_GIVEN PASSAGE_
▶

Why was it not done when the regional airports plan was being submitted to the European Commission? Why is it taking so long for Knock airport to be helped now that the Government seems to concede that it will work with the airport? Last July, the Government agreed with airport management on five documents that would need to be prepared, and it is being done only now. How is Knock airport being helped in a timely fashion to grow and to become self-financing? That is all we want, not to continue to receive handouts.
It is not the case that nothing has been done. In 2016 alone the Department has approved €2 million in grant aid for safety and security investment at Knock airport, which is half of all the capital spending that has gone to the four regional airports this year. Regarding state aid, a case-by-case assessment and approval from the European Commission is needed, and the Department of Transport, Tourism and Sport has indicated that it is more than willing to work with Knock airport to try to reach the 90% permission from the Commission. That is the appropriate way to go about this.
The Minister will be aware that the City of Derry Airport serves not just Derry but the entire region of 500,000 people. It is the only region on the island that has no rail link, no motorway link and, now, no air link to our capital city, Dublin. In the City of Derry Airport, 40% of the passengers, approximately 140,000 to 150,000 per year, are from Donegal. Since 2010, the Irish Government has withdrawn funding for the Dublin to Derry link and I appeal to the Minister of State to reconsider the decision. Whether through a public service obligation or other means of funding, I ask the Minister of State to meet his responsibility, particularly to the 140,000 to 150,000 passengers from Donegal who use this vital regional airport.

◀

_AIM A_
From the regional airports debate, list the kinds of link that the region served by the City of Derry Airport is said to have none of.
_AIM B_
In the regional airports debate, how much grant aid did the Department approve in 2016 for safety and security investment at Knock airport?
_AIM C_
Write the next part of the regional airports debate, starting after its final sentence.

_DATASET CONTENT_
▶

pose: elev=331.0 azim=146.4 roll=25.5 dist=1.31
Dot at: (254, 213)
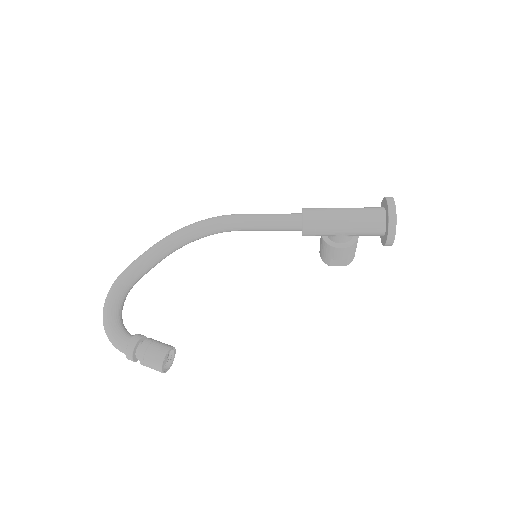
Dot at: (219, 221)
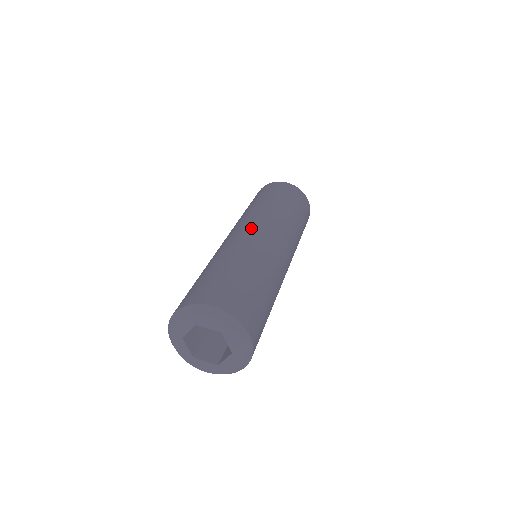
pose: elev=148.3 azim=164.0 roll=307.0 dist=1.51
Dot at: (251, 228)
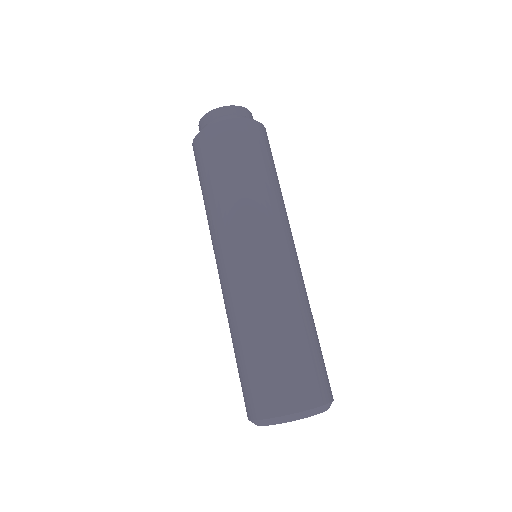
Dot at: (228, 263)
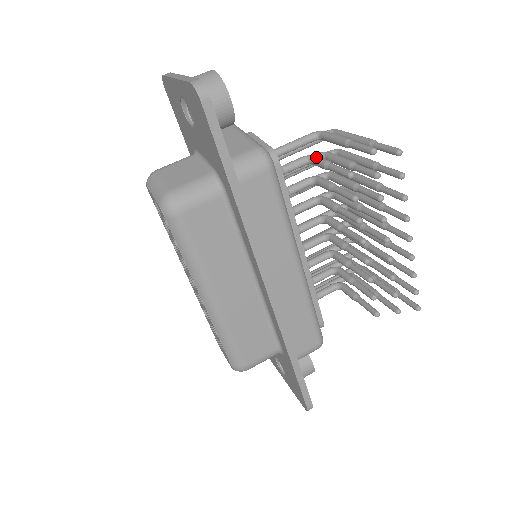
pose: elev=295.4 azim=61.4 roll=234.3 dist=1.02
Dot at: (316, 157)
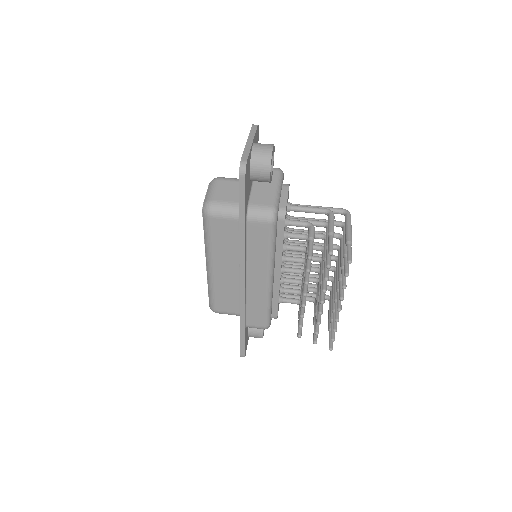
Dot at: (311, 229)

◀

_EXERCISE RESULT A_
Rail link, motorway link, air link to Dublin

_EXERCISE RESULT B_
€2 million

_EXERCISE RESULT C_
If we are serious about the Wild Atlantic Way and tourism, for which the Minister of State is also responsible, if we are talking about getting tourists from North America and Europe into the north-west region, including Donegal, Derry and Tyrone, connectivity to Dublin is vital. Tourists are flying into Dublin. If they can get a connecting flight onwards to Derry, it is a major boost to the region. I ask the Minister of State and his senior colleague, the Minister for Transport, Tourism and Sport, Deputy Shane Ross, to step up to the plate and put financial support on the table for this vital regional airport. I will share time with my colleague, Senator Niall Ó Donnghaile.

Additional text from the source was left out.